Does the psychopath define me or do I define myself? I’ve talked about re-defining myself, creating a new persona and re-building my life. Thinking about the last few years and how far I’ve come through my own abyss, I’ve come to realize that altho some may believe that when a person comes into contact with a psychopath, that person defines the future of them, I do believe that only a person themselves are responsible for what occurs in their life.
Many people sit in their chairs and blame their parents/caregivers for who they are today. They take issue for the way they were raised, the abuses they may have incurred and how they were held back in their childhoods.
I recently read a review on a perfume from a woman where she stated that her mother always spent money on herself and never on her children, so as a child, this woman loved spending overnights at other children’s homes so that her own laundry would smell “fresh and clean” with laundry sheets. The perfume she was reviewing reminded her of that smell and she was delighted to own it because of the memory of going to others’ homes.
Somehow, it bothered me that the reviewer had to include her mother in the review. Maybe her mother was allergic to laundry sheets. Maybe her mother couldn’t stand the scent. Personally, I never used laundry sheets in the dryer because I couldn’t stand the scent it left on clothing. And I didn’t like the chemicals. But the point is, why blame someone else for something totally irrelevant? Just go forward. Buy the perfume, but don’t blame your mother for buying it. There may be other issues in your life concerning your parent, dig deeper and grow.
I never want other Survivors to just wallow in self-pity and blame others for what happened to them for their current situation. What happened to them is horrible. What happened to them is not their fault. What happened to them wreaked havoc on their memories and will continue to do so forever. But it does not define them unless they allow it to.

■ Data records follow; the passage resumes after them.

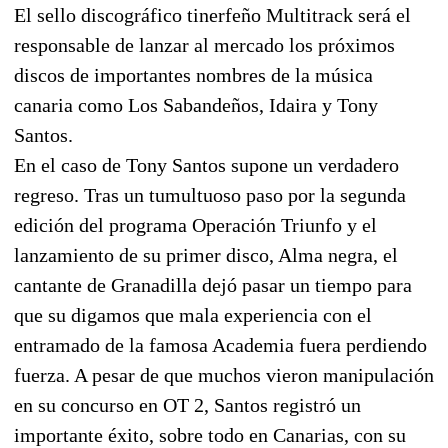
El sello discográfico tinerfeño Multitrack será el
responsable de lanzar al mercado los próximos
discos de importantes nombres de la música
canaria como Los Sabandeños, Idaira y Tony
Santos.
En el caso de Tony Santos supone un verdadero
regreso. Tras un tumultuoso paso por la segunda
edición del programa Operación Triunfo y el
lanzamiento de su primer disco, Alma negra, el
cantante de Granadilla dejó pasar un tiempo para
que su digamos que mala experiencia con el
entramado de la famosa Academia fuera perdiendo
fuerza. A pesar de que muchos vieron manipulación
en su concurso en OT 2, Santos registró un
importante éxito, sobre todo en Canarias, con su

Here’s the catch that some Survivors might believe keeps them in a vicious cycle. When you meet someone new in your life, generally you want to trust that person. You begin talking with them, they share insights about their past and hopefully, you’d like to share insights about your past, too. So you start to talk about some things, carefully leaving out the bad stuff. But, eventually, you know you have to talk about it.
And when that time comes, you have a 50-50 chance of the other person’s reaction. Honestly, it’s probably an 80-20 chance. So you tell them some horrific stories, they’re amazed/horrified/don’t know whether to pity you/act sympathetic/walk away. Now they’re the one walking on those eggshells. Not that you wanted them to, but you had to tell them at some point. Because if you didn’t, then you just might be accused of holding back on them. It’s a vicious cycle.
I’ve never kept anything back from anyone. If I meet someone who seems worthwhile, I gradually tell them my story. If they can’t take it, that’s on them.
I’ve learned that in re-defining myself, I am who I am. I am not going to change myself. I have a past that’s not so neat and tidy. It doesn’t have a white picket fence. It’s scary to some. If they’re frightened by it, they shouldn’t let the door hit them on they’re way out.
Because if anyone should be frightened, that person should be me, not them. That’s the amusing part to me. When I am asked if the psychopath could hurt them, I could scream. If that’s their first question after I explain it all, instead of their asking if I am still at risk, then I know they are a weak person who looks out for themselves first.
And this is how I am re-defining myself. I am strong. I am not vulnerable. I can take care of myself. I watch how people react. This is me and frankly, if you don’t like it, I’m not going to change for you. I’ve lost too much in my past and I’m not going to lose any more.
I realize what issues I have and what events in my past cause me to behave the way I do. That’s my current choice because it’s my personal way of dealing with life. If anyone has any questions, all they have to do is ask. No one is perfect, I certainly am not. But I sure as hell will never change for anyone. Today and each day forward is my defining moment.